Steen Larsen’s landscapes as seen from inside his car, bring to mind the characteristic idea of realistic painting as a window to reality with its origin in the linear perspective developed in the Renaissance. In the works of Steen Larsen there is the space in which the driver sits, there is an actual window, and a landscape on the other side of it. Even though this landscape is disappearing due to the rain running down the windshield. Steen Larsen claims no reality behind the glass and asserts the painting as a representation despite the extreme realism of his work. What we see is subjective, constructed, and a mirror of the one holding the brush.

Shades of blue, the blues and rain add a melancholy to the landscapes of Steen Larsen and possibly to the experience of our present landscape as well. However, this is not a critical comment on change. Steen Larsen portrays an atmosphere. His works are relevant as expressions of a state of mind, which landscape paintings have expressed since the 1700s.

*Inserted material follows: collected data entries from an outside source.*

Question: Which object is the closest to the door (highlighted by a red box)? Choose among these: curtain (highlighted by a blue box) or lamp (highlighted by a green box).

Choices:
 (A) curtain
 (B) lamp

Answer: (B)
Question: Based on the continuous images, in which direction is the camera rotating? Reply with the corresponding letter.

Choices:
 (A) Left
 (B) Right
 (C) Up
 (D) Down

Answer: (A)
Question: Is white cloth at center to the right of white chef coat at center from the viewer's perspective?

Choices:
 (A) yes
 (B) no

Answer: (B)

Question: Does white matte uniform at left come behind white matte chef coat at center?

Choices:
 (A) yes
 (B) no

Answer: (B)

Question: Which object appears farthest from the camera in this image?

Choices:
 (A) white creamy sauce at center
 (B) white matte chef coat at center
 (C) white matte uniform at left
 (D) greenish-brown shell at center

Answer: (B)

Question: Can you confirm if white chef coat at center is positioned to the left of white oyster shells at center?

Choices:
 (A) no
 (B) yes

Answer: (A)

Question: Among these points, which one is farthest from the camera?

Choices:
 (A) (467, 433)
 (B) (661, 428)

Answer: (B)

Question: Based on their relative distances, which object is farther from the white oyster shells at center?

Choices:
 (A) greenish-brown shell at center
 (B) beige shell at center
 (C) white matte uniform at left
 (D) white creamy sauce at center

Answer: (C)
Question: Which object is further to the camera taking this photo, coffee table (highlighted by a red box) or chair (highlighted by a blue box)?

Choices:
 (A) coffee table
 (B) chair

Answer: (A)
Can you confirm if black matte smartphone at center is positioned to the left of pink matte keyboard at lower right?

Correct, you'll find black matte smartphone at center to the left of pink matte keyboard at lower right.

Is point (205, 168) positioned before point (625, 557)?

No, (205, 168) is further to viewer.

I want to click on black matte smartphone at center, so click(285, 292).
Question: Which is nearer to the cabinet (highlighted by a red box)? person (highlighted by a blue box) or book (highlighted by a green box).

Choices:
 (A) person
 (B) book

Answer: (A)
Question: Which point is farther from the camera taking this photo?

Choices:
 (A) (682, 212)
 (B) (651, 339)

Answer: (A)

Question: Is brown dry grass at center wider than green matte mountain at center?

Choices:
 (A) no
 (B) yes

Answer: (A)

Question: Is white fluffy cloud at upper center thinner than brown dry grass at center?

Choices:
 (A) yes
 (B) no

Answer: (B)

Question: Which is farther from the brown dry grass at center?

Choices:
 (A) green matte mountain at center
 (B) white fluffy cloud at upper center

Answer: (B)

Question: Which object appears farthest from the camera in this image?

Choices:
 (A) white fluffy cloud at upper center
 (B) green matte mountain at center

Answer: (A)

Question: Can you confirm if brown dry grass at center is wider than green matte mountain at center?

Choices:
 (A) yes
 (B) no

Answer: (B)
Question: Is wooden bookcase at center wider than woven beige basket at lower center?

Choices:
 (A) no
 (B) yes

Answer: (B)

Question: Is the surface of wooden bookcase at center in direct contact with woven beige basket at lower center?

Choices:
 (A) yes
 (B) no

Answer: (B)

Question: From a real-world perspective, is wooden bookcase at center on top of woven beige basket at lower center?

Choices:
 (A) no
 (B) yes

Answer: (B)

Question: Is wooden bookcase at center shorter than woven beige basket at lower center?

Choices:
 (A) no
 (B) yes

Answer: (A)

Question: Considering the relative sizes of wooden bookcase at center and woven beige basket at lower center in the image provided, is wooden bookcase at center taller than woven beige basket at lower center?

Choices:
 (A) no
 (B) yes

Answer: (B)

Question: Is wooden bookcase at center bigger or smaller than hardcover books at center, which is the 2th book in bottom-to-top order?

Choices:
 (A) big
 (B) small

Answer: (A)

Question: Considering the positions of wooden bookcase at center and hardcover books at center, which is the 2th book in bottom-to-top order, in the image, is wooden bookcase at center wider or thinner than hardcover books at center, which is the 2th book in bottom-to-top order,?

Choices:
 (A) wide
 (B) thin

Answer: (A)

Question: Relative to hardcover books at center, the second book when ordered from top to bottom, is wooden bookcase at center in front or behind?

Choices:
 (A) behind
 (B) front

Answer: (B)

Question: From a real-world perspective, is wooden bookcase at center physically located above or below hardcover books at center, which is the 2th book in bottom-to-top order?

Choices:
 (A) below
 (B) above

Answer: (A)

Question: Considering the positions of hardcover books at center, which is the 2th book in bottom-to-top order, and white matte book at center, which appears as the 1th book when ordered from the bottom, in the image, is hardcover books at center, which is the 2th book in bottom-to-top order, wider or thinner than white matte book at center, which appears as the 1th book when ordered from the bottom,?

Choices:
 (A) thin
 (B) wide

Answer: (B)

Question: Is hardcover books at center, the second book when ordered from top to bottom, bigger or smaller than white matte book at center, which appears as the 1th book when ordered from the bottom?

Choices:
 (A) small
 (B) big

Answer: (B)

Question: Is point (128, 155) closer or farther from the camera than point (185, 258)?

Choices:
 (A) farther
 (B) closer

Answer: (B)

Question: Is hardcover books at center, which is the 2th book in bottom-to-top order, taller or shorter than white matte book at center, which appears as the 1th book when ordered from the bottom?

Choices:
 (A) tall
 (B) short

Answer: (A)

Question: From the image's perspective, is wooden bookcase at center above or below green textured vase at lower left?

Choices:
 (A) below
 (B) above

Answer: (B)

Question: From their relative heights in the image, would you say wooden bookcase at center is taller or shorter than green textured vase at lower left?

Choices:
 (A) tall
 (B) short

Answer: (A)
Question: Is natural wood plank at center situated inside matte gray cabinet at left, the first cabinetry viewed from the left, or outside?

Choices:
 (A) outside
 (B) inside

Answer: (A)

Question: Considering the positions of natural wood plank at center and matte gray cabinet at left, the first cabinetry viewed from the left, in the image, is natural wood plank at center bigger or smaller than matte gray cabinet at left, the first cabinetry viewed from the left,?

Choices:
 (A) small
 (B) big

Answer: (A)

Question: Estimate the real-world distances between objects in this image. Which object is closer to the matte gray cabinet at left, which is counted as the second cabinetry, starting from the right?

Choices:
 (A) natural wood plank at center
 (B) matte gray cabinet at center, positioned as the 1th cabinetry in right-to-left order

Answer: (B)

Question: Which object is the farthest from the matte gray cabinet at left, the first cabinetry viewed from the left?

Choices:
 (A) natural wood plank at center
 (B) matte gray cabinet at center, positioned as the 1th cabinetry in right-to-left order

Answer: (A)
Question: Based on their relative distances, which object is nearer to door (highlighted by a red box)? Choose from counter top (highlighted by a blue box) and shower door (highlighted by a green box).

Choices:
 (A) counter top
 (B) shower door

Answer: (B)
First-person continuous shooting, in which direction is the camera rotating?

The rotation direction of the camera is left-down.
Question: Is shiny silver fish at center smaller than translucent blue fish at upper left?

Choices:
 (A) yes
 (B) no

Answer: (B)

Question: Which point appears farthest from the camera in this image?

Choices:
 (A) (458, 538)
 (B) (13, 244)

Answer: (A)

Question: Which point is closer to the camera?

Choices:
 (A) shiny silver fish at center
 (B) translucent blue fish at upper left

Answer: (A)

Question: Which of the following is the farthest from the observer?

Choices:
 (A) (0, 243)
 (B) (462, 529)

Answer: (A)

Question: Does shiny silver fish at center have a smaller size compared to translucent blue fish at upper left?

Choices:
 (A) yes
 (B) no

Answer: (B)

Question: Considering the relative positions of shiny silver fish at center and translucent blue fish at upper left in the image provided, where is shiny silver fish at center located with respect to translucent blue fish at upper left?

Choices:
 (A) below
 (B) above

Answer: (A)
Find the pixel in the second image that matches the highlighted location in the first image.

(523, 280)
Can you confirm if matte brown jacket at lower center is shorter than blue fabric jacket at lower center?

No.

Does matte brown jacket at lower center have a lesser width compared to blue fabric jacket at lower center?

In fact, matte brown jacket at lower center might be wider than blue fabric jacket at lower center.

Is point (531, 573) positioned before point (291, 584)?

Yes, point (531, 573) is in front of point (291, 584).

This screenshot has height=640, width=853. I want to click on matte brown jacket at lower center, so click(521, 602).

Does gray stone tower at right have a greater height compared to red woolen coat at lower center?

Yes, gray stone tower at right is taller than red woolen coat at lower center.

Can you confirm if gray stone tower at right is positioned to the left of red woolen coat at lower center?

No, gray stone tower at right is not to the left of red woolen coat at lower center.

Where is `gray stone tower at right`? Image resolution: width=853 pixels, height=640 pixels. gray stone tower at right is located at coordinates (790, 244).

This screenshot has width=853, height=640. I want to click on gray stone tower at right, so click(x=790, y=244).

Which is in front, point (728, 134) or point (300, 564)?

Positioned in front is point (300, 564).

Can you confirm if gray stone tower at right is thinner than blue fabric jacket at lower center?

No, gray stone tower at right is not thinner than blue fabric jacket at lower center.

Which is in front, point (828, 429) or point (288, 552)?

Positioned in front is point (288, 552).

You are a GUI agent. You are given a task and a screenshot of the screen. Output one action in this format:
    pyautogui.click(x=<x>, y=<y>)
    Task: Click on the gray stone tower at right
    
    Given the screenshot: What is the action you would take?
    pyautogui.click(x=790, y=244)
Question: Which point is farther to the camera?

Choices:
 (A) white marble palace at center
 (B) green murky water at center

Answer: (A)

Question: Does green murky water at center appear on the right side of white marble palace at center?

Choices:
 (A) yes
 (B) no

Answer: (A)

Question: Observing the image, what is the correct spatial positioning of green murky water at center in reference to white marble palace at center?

Representations of landscape may feel eternal but it reveals something about its contemporaries; whether it is the conscious omissions made during Romanticism or the contemporary additions of Steen Larsen. Steen Larsen gives meaning to the things we all see. His paintings evoke recognition and encourage contemplation. They are not idealized landscapes but representations of facts supplemented his personal blues.